A complete fine-tuning pipeline in under 20 lines.

from mlx_tune import FastLanguageModel, SFTTrainer, SFTConfig
from datasets import load_dataset

# Load any HuggingFace model (1B model for quick start)
model, tokenizer = FastLanguageModel.from_pretrained(
    model_name="mlx-community/Llama-3.2-1B-Instruct-4bit",
    max_seq_length=2048,
    load_in_4bit=True,
)

# Add LoRA adapters
model = FastLanguageModel.get_peft_model(
    model,
    r=16,
    target_modules=["q_proj", "k_proj", "v_proj", "o_proj"],
    lora_alpha=16,
)

# Load a dataset
dataset = load_dataset("yahma/alpaca-cleaned", split="train[:100]")

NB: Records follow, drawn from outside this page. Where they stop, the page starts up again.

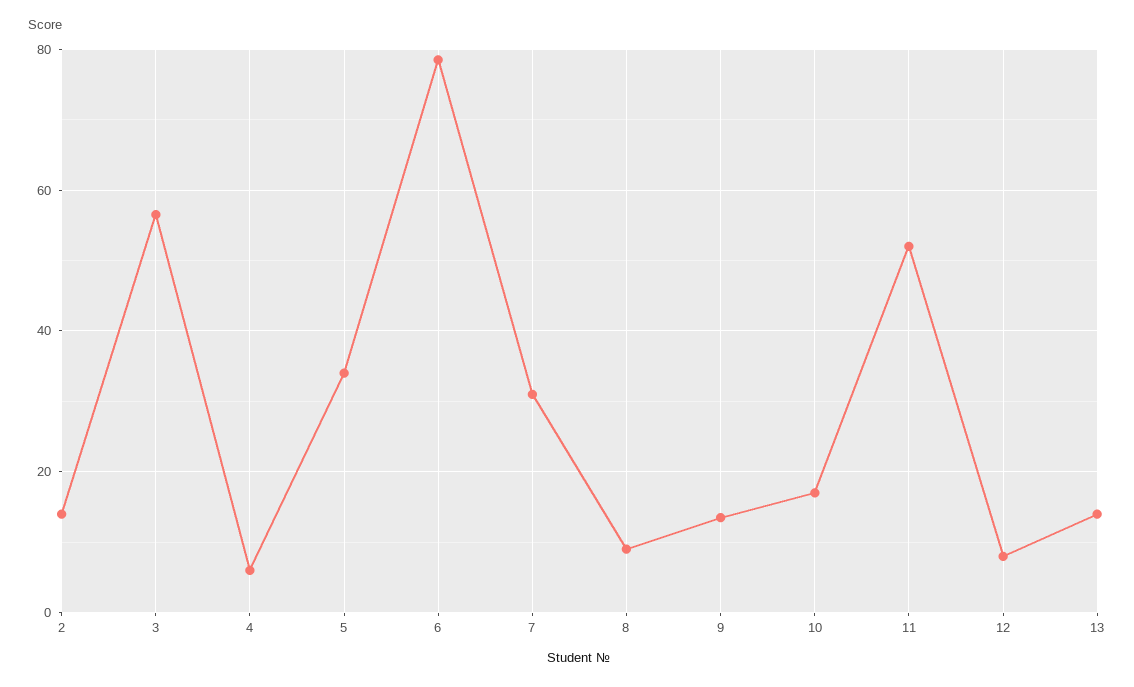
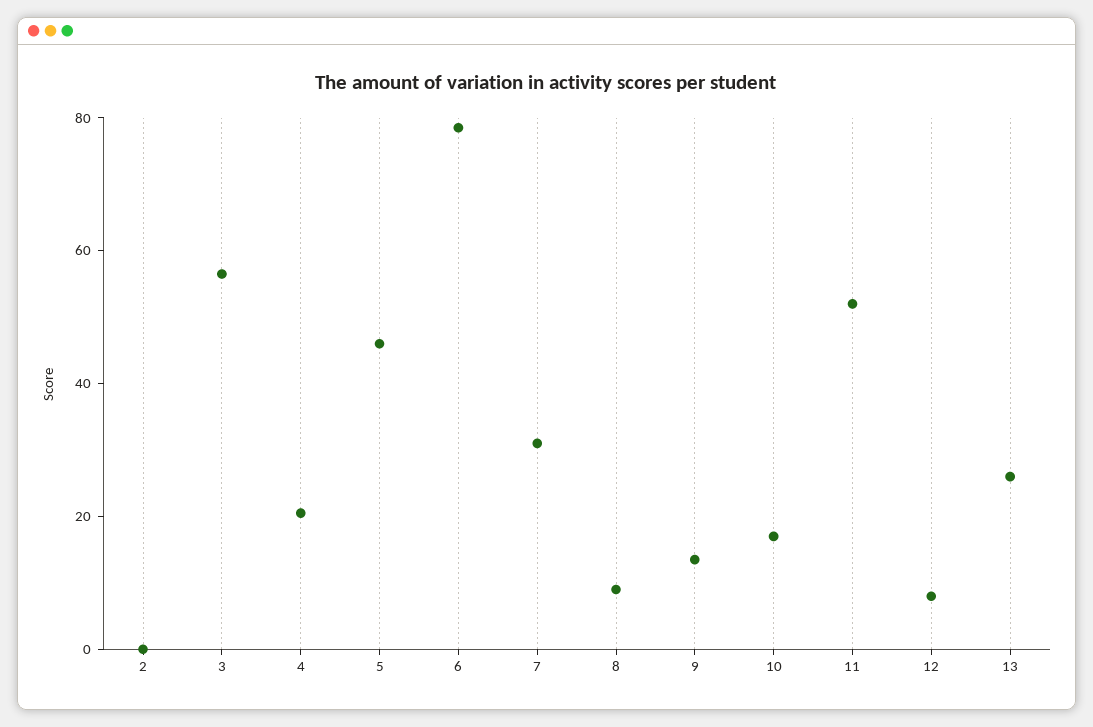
2: 14 -> 0
4: 6 -> 20
5: 34 -> 45
13: 14 -> 25

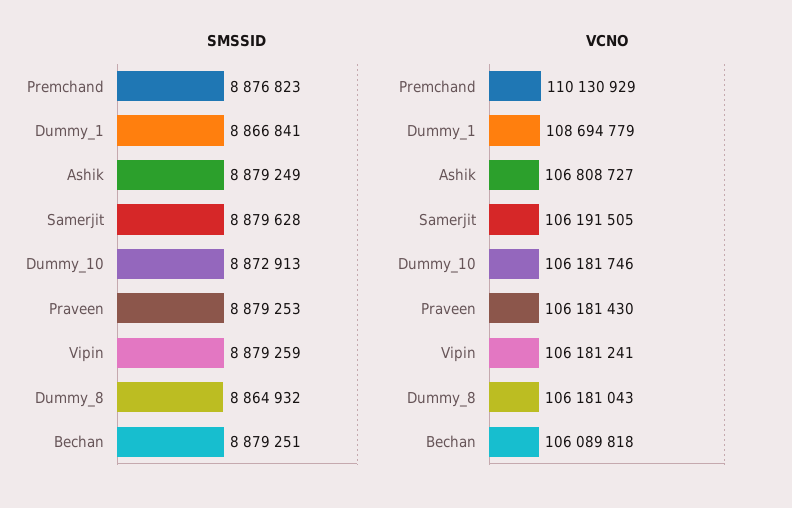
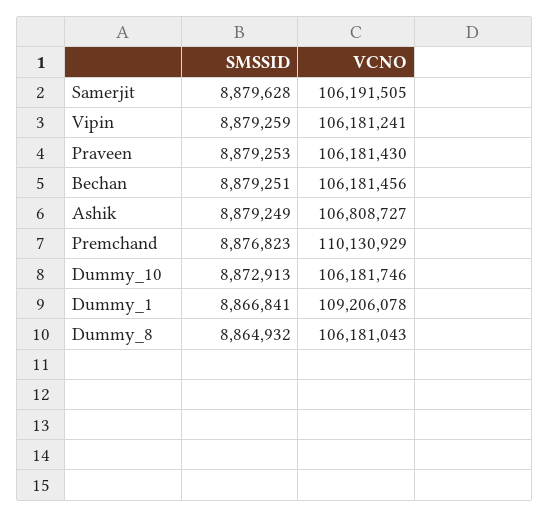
VCNO, Dummy_1: 108694779 -> 109206078
VCNO, Bechan: 106089818 -> 106181456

# Train with SFTTrainer (same API as TRL!)
trainer = SFTTrainer(
    model=model,
    train_dataset=dataset,
    tokenizer=tokenizer,
    args=SFTConfig(
        output_dir="outputs",
        per_device_train_batch_size=2,
        learning_rate=2e-4,
        max_steps=50,
    ),
)
trainer.train()

# Save (same API as Unsloth!)
model.save_pretrained("lora_model")           # Adapters only
model.save_pretrained_merged("merged", tokenizer)  # Full model

Installation

Get mlx-tune

Using uv (recommended)

uv pip install mlx-tune

Using pip

pip install mlx-tune

With audio support (TTS/STT)

uv pip install 'mlx-tune[audio]'

From source (development)

git clone https://github.com/ARahim3/mlx-tune.git
cd mlx-tune
uv pip install -e .

Requirements

Hardware	Apple Silicon Mac (M1 / M2 / M3 / M4 / M5)
OS	macOS 13.0+
Memory	8 GB+ unified RAM (16 GB+ recommended)
Python	3.9+

Training Methods

Supported trainers

All trainers use native MLX — no subprocess calls or CUDA wrappers.

Method	Trainer	Use Case
SFT	`SFTTrainer`	Instruction fine-tuning
DPO	`DPOTrainer`	Preference learning
ORPO	`ORPOTrainer`	Combined SFT + odds ratio preference
GRPO	`GRPOTrainer`	Reasoning with multi-generation (DeepSeek R1 style)
KTO	`KTOTrainer` + `KTOConfig`	Binary feedback (Kahneman-Tversky optimization)
SimPO	`SimPOTrainer` + `SimPOConfig`	No reference model (length-normalized log probs)
VLM SFT	`VLMSFTTrainer`	Vision-Language model fine-tuning
Vision GRPO	`VLMGRPOTrainer` + `VLMGRPOConfig`	Vision-Language GRPO reasoning training
TTS SFT	`TTSSFTTrainer`	Text-to-Speech fine-tuning (Orpheus)
STT SFT	`STTSFTTrainer`	Speech-to-Text fine-tuning (Whisper, Qwen3-ASR, Canary, Voxtral, Voxtral Realtime, Moonshine, Parakeet TDT)
Embedding	`EmbeddingSFTTrainer`	Sentence embedding fine-tuning (BERT, ModernBERT, Qwen3-Embedding, Harrier — InfoNCE/contrastive)
OCR SFT	`OCRSFTTrainer`	Document OCR fine-tuning (DeepSeek-OCR, Qwen3.5 VLM-to-OCR, GLM-OCR — LaTeX, handwriting, multilingual)
OCR GRPO	`OCRGRPOTrainer`	OCR reasoning training with CER/edit-distance reward functions
MoE	`SFTTrainer`	Mixture of Experts fine-tuning (Qwen3.5-MoE, Phi-3.5-MoE, Mixtral, DeepSeek — 39+ architectures)
LFM2	`SFTTrainer`	Liquid Foundation Models (LFM2/LFM2.5 from Liquid AI — hybrid gated-conv + GQA architecture)
CPT	`CPTTrainer` + `CPTConfig`	Continual pretraining on raw text (loss on all tokens, optional embed/lm_head training, decoupled LR)

Comparison

mlx-tune vs Unsloth

Feature	Unsloth (CUDA)	mlx-tune
Platform	NVIDIA GPUs	Apple Silicon
Backend	Triton Kernels	MLX Framework
Memory	VRAM (limited)	Unified (up to 512 GB)
API	Original	100% Compatible
Best For	Production training	Local dev & large models

Note

mlx-tune is not a replacement for Unsloth. It’s a bridge: prototype on your Mac, then deploy to CUDA with the original Unsloth for production training.